9ofpentangles · 01/05/2021 11:09

There are some advantages to teens. It's not as 24/7 as it is with younger ones. You can go out and leave them, take them for a coffee without them kicking off

Staywithmemyblood · 01/05/2021 11:40

@nevertrustaherdofcows - I have a 16 yr old DD who has been more than a teensy bit ‘challenging’ since she became a teenager. I love a good self-help book so have bought quite a few over the years!

Untangled is good, as is Get out of My Life.....
Recently I have bought How to Talk so Teen Will Listen ....... which has some very good advice, and my latest addition is Parenting a Teen Girl by Lucie Hemmen which looks great so I should really get started!

I think the best advice has been to validate her feelings, so she feels heard and understood. Then step back and let her figure things out for herself. This is something I’ve struggled with as I was trying to ‘fix’ things for her and tying myself in knots in the process. And don’t take things too personally. We are our teens ‘safe space’ so are going to be in the firing line. Good luck 🍀

Beamur · 01/05/2021 11:57

Lagneyandcasey I like your advice.
This is pretty much my approach too! 😁
It's a tricky time for parents and teens. An adjustment has to be made on both sides. Parents have to tread the line between stepping back and keeping their kids safe and the kids are growing up. I think you do have to check your nostalgia at the door and love where they're at.
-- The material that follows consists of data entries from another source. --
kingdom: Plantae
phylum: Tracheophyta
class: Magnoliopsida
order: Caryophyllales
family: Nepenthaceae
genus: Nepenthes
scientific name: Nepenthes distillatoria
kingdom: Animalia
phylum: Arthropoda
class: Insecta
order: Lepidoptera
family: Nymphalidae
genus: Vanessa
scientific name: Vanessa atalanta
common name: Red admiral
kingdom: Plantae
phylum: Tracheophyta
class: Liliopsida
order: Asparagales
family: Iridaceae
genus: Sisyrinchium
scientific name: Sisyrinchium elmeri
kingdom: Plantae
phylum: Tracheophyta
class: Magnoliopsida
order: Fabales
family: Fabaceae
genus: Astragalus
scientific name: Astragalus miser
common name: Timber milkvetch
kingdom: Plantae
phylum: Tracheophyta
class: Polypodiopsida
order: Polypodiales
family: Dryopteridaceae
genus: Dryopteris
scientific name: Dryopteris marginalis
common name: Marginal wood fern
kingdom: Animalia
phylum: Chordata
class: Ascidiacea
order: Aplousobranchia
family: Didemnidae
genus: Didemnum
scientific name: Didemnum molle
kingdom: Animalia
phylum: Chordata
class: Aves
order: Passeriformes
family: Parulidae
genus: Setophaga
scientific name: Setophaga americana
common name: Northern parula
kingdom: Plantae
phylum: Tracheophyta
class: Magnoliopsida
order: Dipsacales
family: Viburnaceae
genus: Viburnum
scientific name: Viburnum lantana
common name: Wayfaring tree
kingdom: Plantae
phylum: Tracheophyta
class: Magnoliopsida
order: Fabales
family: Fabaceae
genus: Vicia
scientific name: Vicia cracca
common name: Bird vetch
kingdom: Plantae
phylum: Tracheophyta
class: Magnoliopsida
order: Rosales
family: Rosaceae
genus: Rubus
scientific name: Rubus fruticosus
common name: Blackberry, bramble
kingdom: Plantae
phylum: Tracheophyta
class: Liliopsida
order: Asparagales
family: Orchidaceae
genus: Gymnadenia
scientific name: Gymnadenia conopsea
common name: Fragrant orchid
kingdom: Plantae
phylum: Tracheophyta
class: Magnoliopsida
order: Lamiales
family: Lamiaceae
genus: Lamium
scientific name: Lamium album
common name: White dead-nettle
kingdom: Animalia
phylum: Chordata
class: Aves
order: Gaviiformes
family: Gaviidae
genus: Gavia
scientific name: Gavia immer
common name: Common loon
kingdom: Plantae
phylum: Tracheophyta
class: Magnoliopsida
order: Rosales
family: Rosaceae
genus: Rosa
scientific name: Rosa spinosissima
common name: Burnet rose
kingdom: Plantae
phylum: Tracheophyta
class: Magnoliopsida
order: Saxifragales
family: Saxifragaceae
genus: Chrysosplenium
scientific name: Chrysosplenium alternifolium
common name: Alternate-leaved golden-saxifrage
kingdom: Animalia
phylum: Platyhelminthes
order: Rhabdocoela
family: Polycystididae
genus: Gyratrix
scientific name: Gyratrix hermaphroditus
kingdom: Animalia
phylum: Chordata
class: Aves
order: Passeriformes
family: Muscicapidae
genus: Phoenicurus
SilverGlitterBaubles · 01/05/2021 14:50

Jumping on board with DD2 (14) in the midst of it all and then we also have a toxic friendship situation which is making her even more miserable and grumpy. I feel like everything is even more intense and dramatic with DD2s friends group than it was with DD1. The tiniest little thing blows up into the most awful arguments, they seem to thrive on the drama but I fear for DDs mental health as its stresses me out just listening to them. I am unsure if this is due to the last year with stop start school and lockdown or just personalities or both. The only thing keeping me sane is that I've been through it with DD1 who is now 18 and mostly lovely to be around. ThanksWineCakeGin

merrygoround88 · 08/05/2021 03:02

My DD 13 is the exact same. On the one hand I don’t want to be critical but on the other hand I can’t really let her away with being so endlessly rude, particularly to her little sister. It’s a fine line

bendmeoverbackwards · 08/05/2021 22:25

@Mamma47

Struggling with my daughter of 13! She is simply vile to me almost all of the time. I can not say anything to her without her spitting a response back at me. She continues to be all smiles and pally pally with Daddy. It just breaks my heart. I am crying myself to sleep at 1.30am as I miss the old her so much, we were close up until 6 months ago. Any advice would be much appreciated. Feeling desperate. X
*@Mamma47* we have similar here with my 14 year old dd except the other way round. She’s fairly reasonable with me and still wants cuddles and affection but she’s downright horrible to dh and it’s getting him down. She’s ASD which doesn’t help. She finds dh ‘annoying’ but also thinks he doesn’t love/like her. He loves of of course but is so worn down by her contempt that she’s hard to like at times.

Take some comfort that your dd feels safe with you, she knows she act horribly and you will still love her. Try and ignore as much as you can but don’t tolerate rudeness if she wants lifts or other favours.